Either you toss the entire Blog as contradictory, or you must accept it as written which also includes that Int 3 animals are still treated as animals for the purpose of Handle Animal. There is nothing in Ultimate Campaign that overrides that.

In any case, specific trumps general, and the Animal Companion rules implicitly allow Int increases. So we would need rules for that - which we already have (Int 3+ creatures can learn languages and are not limited to instinctive and/or trained behaviour), and which are spelled out again in the Sentient Companions paragraph.

Ultimately, I think the point is moot. The devs have declared that tricks are needed. Instead of stating it as a rule based on preferences, they tried (and utterly failed) to make it an "interpretation" of existing rules. Because the rules, pre-blog post, are completely unambiguous, just somewhat scattered and emergent rather than explicit. The Sentient Companions paragraph supports the pre-blog rules. But it's clear that the shitty blog post is the intended official rules of the game, and it's time for me to accept that.


Crimeo wrote:


For the many-th time, no, not "to perform tasks" -- you are deleting inconvenient words that change your conclusion. It says "the appropriate tasks" (in the blog) I.e. tasks appropriate to trained tricks. When you leave that phrase out, as you keep doing, it completely changes the meaning to something that isn't what was written.
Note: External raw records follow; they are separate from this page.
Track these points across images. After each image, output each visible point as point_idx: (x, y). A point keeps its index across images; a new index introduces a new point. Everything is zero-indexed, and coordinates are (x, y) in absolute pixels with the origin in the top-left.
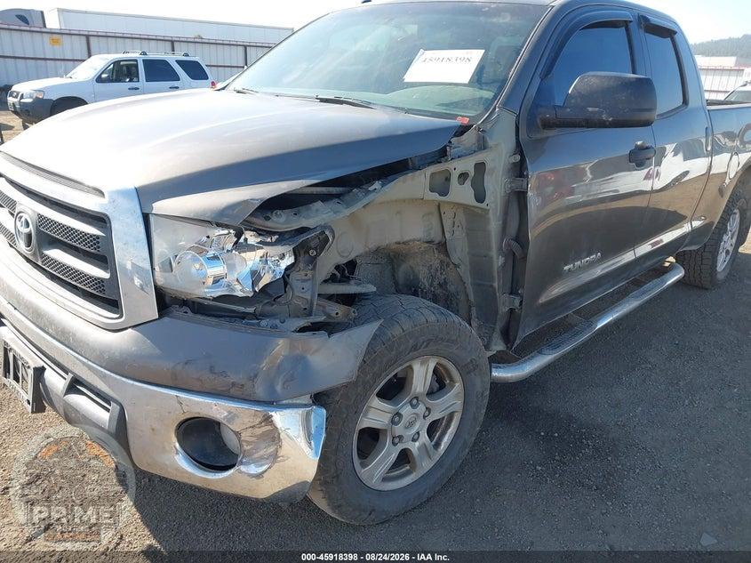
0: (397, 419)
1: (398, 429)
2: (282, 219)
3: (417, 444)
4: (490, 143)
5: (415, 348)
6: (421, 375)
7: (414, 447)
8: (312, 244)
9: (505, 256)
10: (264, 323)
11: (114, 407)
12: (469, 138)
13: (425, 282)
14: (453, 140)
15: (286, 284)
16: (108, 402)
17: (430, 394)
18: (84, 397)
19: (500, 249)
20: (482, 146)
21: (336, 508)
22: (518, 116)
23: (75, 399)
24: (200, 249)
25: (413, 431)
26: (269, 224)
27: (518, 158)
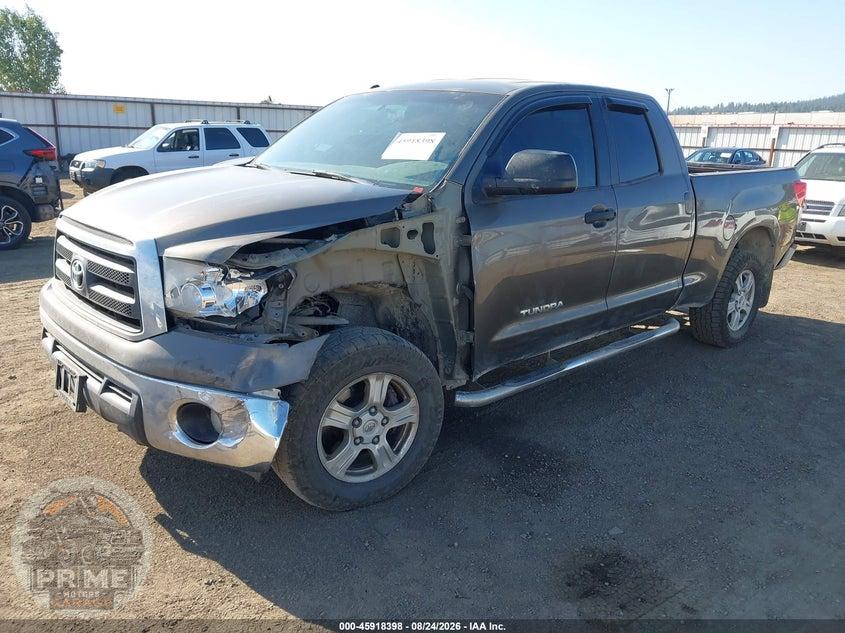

All other tasks besides ones appropriate to training and tricks are irrelevant to handle animal and were not commented on in the blog as related to handle animal. Thus, anything an animal can do outside of trained tricks, it can still do without handle animal. Which includes all of the many actions granted to characters in the CRB during any round of the game where somebody is not handling the animal, done of the animal's own decision using information it has, while not being handled.

I suppose the blog post could be read that way, if the author decided to answer questions that no-one has ever asked, instead of the questions that he states explicitly in the intro that he intends to answer.


Crimeo, you are, either intentionally or through an amazing amount of ignorance, misunderstanding the Blog. I don't know which it is, but I will continue to point people to it and state what it means. Most people draw the correct conclusion from it. In fact, you seem to be firmly in the minority regarding the conclusions you draw from it.

Of course, whether people like those conclusions or whether they house rule them is another matter. But that is not relevant to this discussion.

Ultimately, if you want to get your animal companion to do something, use Handle Animal. It does not matter if it has an Int of 3 or a language, handle animal is still required. Anything else puts it in GM fiat territory. It does not matter if you are asking something in, or out of, handle animal territory. By making it a request the GM can do or say whatever he likes in response. You probably won't like the result. (You ask your int 3 pet to do something for you without using Handle Animal and I would treat it the same as asking a 3 year old. Good luck getting something accomplished there!)


What if it's a bear who understands English disguised as a human that I ask to pass the salt? Do I have to use Handle Animal on what I think is a human to get him to take part in social contracts?